- [Instruction] Rewrite the records below with every "baskets" changed to "hampers" and all else left as it is, omitting the pictures.

- [Dataset excerpts]

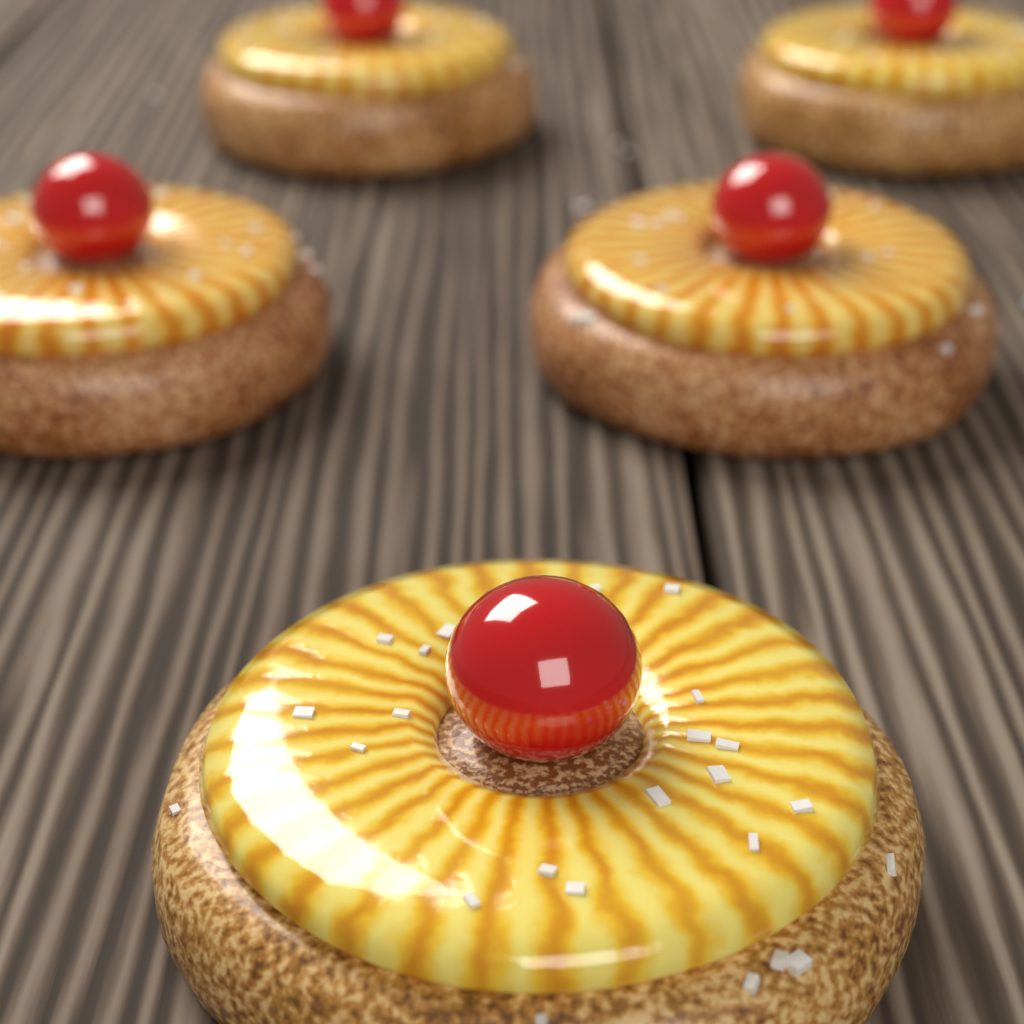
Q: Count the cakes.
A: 5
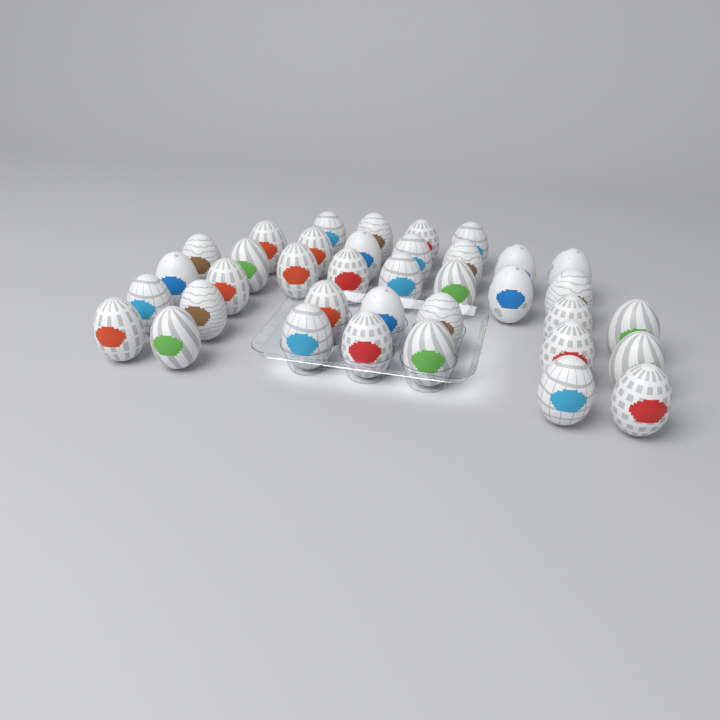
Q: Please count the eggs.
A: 37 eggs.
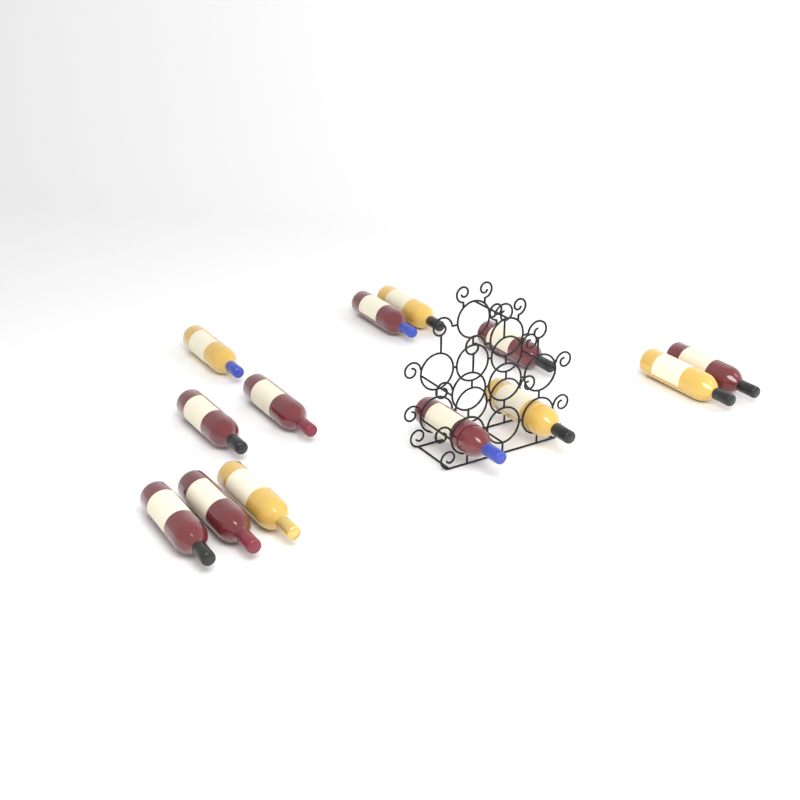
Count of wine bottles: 13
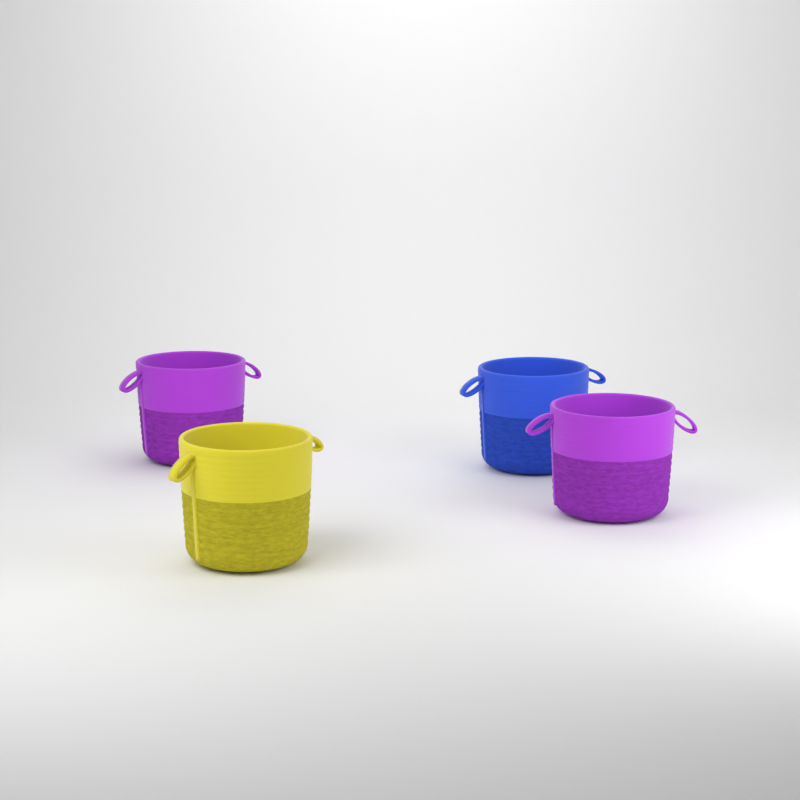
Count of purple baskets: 2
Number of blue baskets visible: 1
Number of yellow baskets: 1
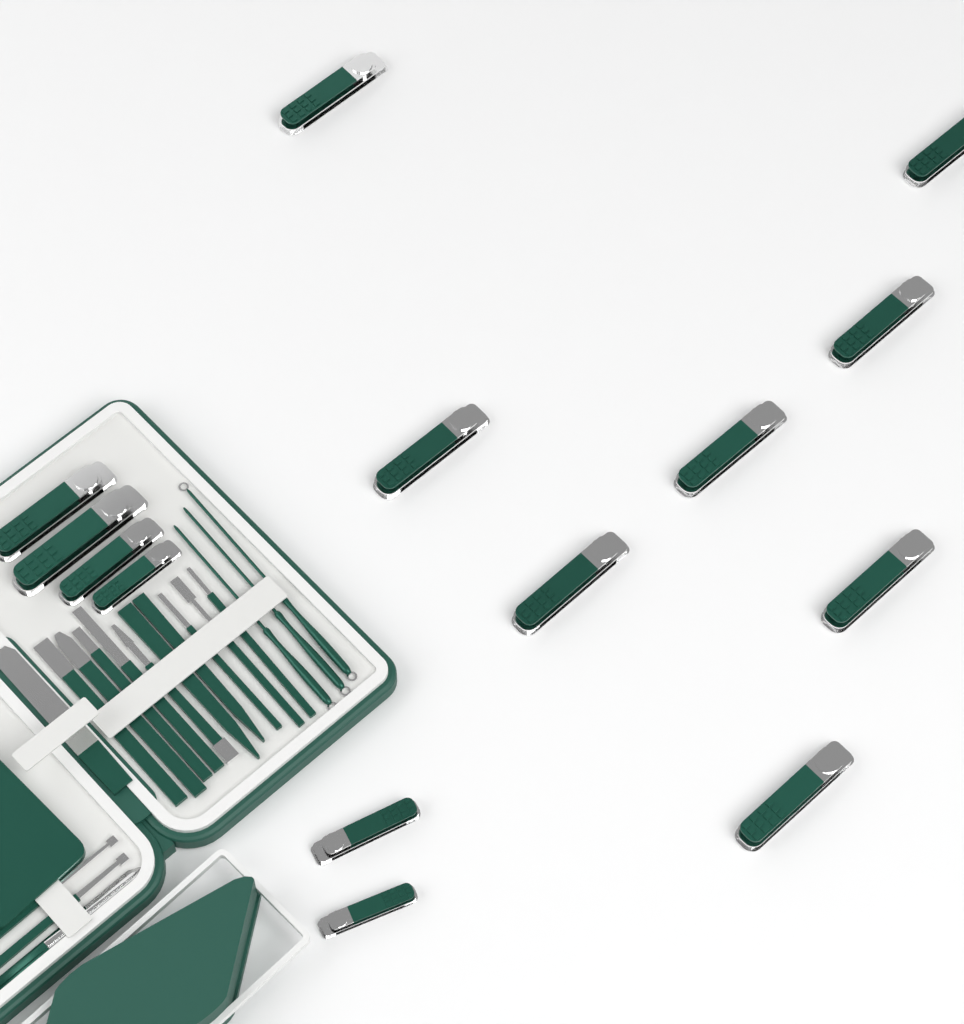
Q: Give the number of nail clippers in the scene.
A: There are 14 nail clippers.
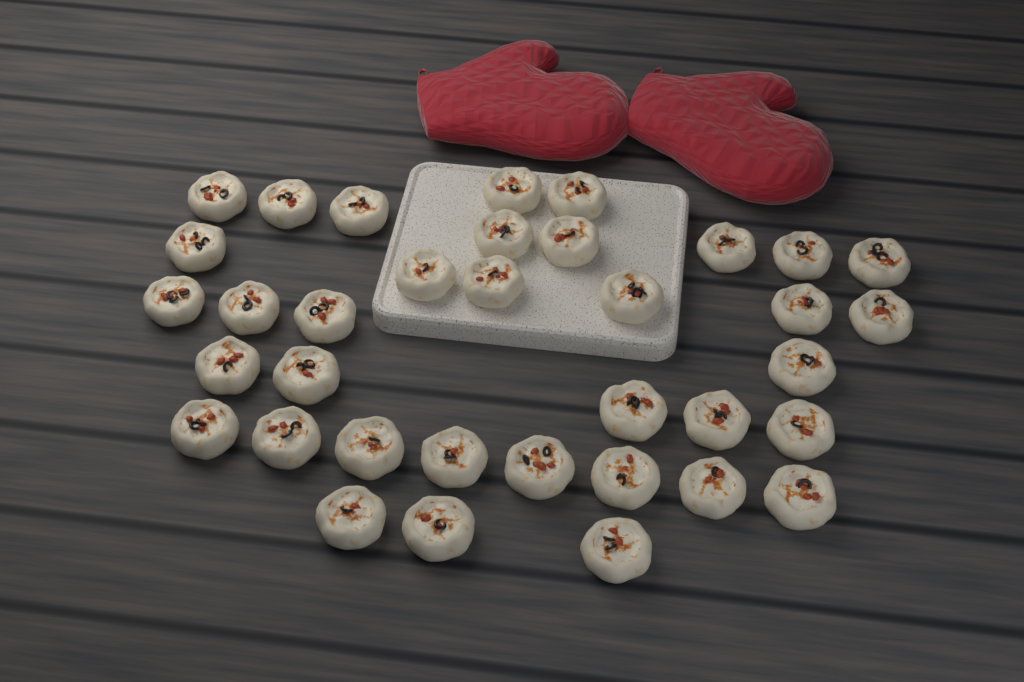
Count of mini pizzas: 36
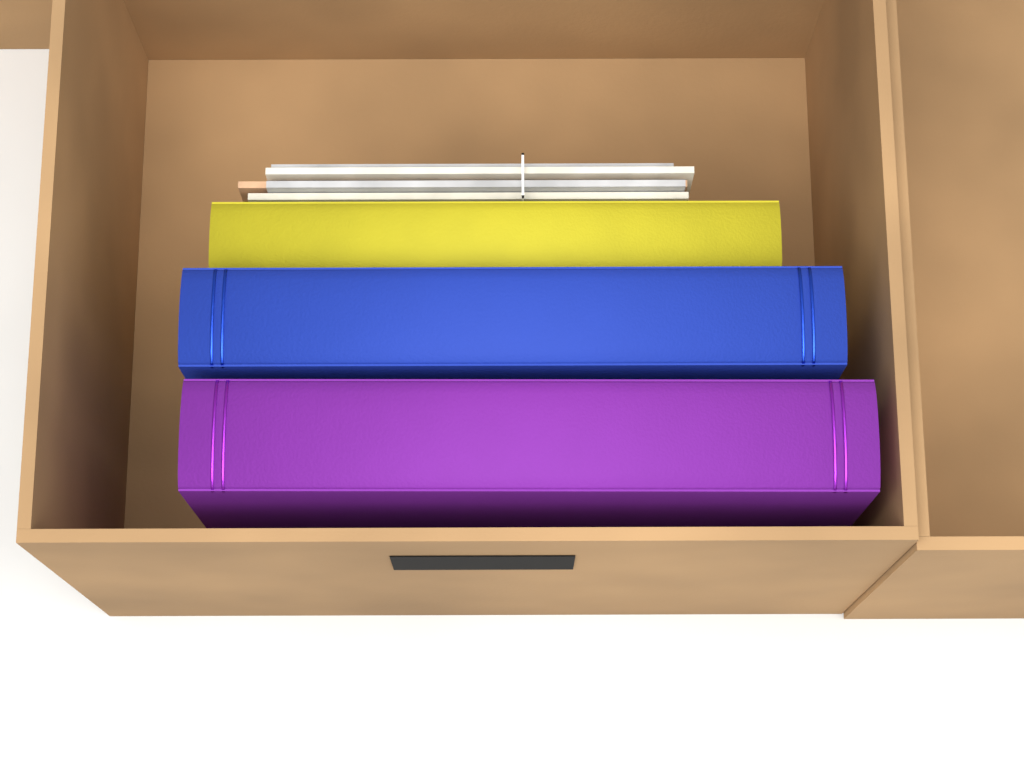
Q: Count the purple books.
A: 1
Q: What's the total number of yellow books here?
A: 1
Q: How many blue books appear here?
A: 1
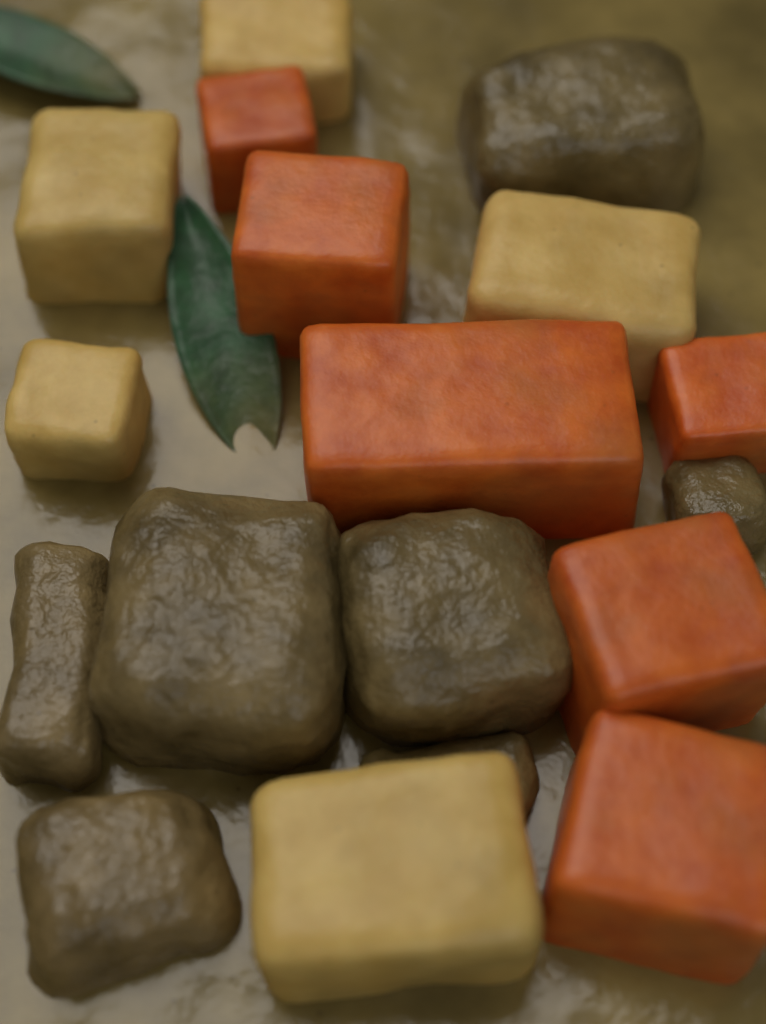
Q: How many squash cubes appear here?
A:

- [The answer]
Q: Count the cakes.
A: 5
Q: Please count the eggs.
A: 37 eggs.
Count of wine bottles: 13
Count of purple hampers: 2
Number of blue hampers visible: 1
Number of yellow hampers: 1
Q: Give the number of nail clippers in the scene.
A: There are 14 nail clippers.
Count of mini pizzas: 36
Q: Count the purple books.
A: 1
Q: What's the total number of yellow books here?
A: 1
Q: How many blue books appear here?
A: 1
Q: How many squash cubes appear here?
A:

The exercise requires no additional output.